BEGIN SOURCE TEXT

My cooking-loving friends spend hours making soups, breads and full-course meals.  They seek out recipes and herbs and make magic.

My gardening friends know the names of plants I only have a nodding acquaintance with--and know how to care for them. 

When I hired Laren, a landscape designer, I watched my yard--after two years of freeze and heat and neglect--bloom into a veritable painting of purples, pinks, reds, whites.  I asked her son yesterday if he's learning all this from his mom and he said he's not interested, but for Laren, it's a passion and an art and I'm one of her happy clients. 

Initially, she asked me what colors I liked and brought pictures of native plants--all native--and drew the yard as she imagined it.  In the fall, she created a design and readied the yard.  Now that it's all blooming robustly and butterflies and bees are busy pollinating, she says that the reason the plants have grown so well and so fast, even in this current drought, is that the ground was ready, softened, and mulched three months or so before we planted.  

Jan often shares her delicious meals with me--a healthy soup, a main dish, occasionally a yummy dessert.  I appreciate her artistry,  I enjoy everything she brings, I even ask for recipes--but I rarely spend the time and planning necessary to actually cook. 

She recently made two gorgeous quilts for her twin graduate grandchildren, and she comes over from time to time to gel print with me.  I give her duplicate art supplies, she gives me food.  (I used to feel guilty because I rarely returned gifts of food.)

We don't all have the same passions, but  all creatives have a passion for what they do.  

Yesterday I went out to work on my collages, and I literally couldn't pull myself away from gel printing. It's so much fun that I now have enough gel prints to cut into pieces and wallpaper my entire house. 

I probably won't be doing that as it would require hours on ladders, but who knows?

The point isn't to make wall-paper; it's one of those things in which I'm fully engaged in the pleasure of doing it.  It was 2:00 and then it was 6:00; where did all those hours go?  Brayer-ing acrylic paints on the press, then scratching and stenciling parts, then pulling prints with glassine paper, calligraphy paper, printer paper, origami paper, and tissue paper. 

If a piece has possibilities for one of my collages in progress, I cut or tear a section and glue it on. The teacher I'm following right now is Michele Holden, "All My Art and Soul" channel on You Tube. Her process intrigues me and she explains her reasons for her aesthetic choices. 

She's also introduced me to the idea of working with a limited color palette and mixing all colors from four or five primary colors and black and white. 

When I pull a print, it's like a "box of chocolates"--you never know what you're going to get. 

It's not so much about making art, more like discovering it, even more like just having a wonderfully happy day in spite of the brutal heat of South Texas summer.

END SOURCE TEXT
BEGIN SOURCE MATERIAL

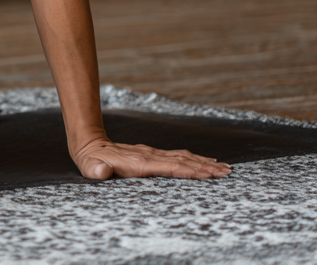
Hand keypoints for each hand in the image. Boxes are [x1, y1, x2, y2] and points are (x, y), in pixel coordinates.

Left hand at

END SOURCE MATERIAL

Quote the passage of the essay on creative passions from "I probably won't" up to and including "black and white.".

▸ ANSWER SECTION:
I probably won't be doing that as it would require hours on ladders, but who knows?

The point isn't to make wall-paper; it's one of those things in which I'm fully engaged in the pleasure of doing it.  It was 2:00 and then it was 6:00; where did all those hours go?  Brayer-ing acrylic paints on the press, then scratching and stenciling parts, then pulling prints with glassine paper, calligraphy paper, printer paper, origami paper, and tissue paper. 

If a piece has possibilities for one of my collages in progress, I cut or tear a section and glue it on. The teacher I'm following right now is Michele Holden, "All My Art and Soul" channel on You Tube. Her process intrigues me and she explains her reasons for her aesthetic choices. 

She's also introduced me to the idea of working with a limited color palette and mixing all colors from four or five primary colors and black and white.